- **Exercise goal**:
Report each line of the data that includes the word "almost".

Start of Input records

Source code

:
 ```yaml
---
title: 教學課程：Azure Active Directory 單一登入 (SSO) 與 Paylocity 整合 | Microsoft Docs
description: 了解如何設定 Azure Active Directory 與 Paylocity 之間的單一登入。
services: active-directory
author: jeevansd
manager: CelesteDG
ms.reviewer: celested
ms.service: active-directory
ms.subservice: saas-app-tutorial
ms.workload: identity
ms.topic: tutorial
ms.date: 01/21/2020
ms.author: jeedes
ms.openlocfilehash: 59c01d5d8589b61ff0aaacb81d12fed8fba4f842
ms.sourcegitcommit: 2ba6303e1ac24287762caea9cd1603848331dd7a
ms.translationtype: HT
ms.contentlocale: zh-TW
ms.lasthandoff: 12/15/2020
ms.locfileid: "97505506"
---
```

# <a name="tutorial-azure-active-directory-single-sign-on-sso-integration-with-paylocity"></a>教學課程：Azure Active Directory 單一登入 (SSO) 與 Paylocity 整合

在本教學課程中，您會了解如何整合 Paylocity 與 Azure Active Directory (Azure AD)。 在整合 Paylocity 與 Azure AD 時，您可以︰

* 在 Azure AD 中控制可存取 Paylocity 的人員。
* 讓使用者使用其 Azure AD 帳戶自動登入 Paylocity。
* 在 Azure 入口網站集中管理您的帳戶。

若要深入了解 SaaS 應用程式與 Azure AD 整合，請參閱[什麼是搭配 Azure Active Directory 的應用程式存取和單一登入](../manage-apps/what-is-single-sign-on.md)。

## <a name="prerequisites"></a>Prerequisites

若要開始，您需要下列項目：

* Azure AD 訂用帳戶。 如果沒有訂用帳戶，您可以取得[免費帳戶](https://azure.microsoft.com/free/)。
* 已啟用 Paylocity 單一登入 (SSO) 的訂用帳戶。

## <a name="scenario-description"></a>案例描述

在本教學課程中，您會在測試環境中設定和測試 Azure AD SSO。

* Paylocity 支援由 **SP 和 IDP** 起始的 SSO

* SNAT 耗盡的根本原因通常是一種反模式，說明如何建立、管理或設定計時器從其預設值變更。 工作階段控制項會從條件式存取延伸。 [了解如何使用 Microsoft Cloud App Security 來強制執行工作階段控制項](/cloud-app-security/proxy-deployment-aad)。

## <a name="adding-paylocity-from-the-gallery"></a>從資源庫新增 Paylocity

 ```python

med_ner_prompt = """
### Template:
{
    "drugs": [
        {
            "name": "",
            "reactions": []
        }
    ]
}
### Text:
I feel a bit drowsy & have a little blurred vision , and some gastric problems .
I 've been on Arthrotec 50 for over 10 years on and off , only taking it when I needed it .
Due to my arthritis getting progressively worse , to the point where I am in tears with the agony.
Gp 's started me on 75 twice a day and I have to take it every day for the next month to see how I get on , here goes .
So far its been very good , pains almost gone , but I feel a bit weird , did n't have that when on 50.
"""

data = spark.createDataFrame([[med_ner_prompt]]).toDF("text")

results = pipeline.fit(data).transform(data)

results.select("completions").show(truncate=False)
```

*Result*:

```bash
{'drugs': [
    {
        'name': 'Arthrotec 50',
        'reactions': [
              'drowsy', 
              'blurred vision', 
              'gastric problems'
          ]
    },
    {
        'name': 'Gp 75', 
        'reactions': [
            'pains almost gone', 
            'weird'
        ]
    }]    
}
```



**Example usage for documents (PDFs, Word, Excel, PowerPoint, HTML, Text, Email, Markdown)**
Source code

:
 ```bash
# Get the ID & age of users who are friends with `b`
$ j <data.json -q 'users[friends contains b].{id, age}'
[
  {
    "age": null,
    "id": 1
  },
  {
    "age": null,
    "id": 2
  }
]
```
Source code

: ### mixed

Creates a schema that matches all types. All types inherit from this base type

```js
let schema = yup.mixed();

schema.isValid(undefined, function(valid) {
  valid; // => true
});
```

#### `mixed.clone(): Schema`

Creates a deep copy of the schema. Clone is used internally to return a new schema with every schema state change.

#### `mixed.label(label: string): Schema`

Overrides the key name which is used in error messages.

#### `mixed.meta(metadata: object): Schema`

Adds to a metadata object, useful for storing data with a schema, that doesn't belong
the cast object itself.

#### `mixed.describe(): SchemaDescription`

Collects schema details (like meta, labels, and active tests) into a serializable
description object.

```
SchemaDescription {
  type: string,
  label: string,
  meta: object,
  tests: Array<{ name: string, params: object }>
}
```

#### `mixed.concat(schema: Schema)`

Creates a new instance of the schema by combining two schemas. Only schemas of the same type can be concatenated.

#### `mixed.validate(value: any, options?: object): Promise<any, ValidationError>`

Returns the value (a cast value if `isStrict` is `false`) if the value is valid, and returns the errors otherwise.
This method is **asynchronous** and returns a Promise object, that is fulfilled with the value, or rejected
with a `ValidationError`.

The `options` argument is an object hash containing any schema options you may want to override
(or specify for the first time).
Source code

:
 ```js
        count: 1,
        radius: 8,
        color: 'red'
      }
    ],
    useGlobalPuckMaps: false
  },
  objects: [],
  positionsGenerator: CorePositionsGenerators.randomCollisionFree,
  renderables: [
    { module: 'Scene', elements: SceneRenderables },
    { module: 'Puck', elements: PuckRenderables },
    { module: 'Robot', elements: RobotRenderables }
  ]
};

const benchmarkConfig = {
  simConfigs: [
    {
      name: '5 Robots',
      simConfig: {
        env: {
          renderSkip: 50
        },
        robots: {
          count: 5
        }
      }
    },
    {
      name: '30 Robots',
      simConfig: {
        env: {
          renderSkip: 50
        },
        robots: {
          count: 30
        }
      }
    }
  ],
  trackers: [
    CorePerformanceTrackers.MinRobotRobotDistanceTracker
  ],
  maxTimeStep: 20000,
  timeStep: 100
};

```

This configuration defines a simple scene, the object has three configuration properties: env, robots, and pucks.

End of Input records

- **Solution to this task**:
So far its been very good , pains almost gone , but I feel a bit weird , did n't have that when on 50.
            'pains almost gone', 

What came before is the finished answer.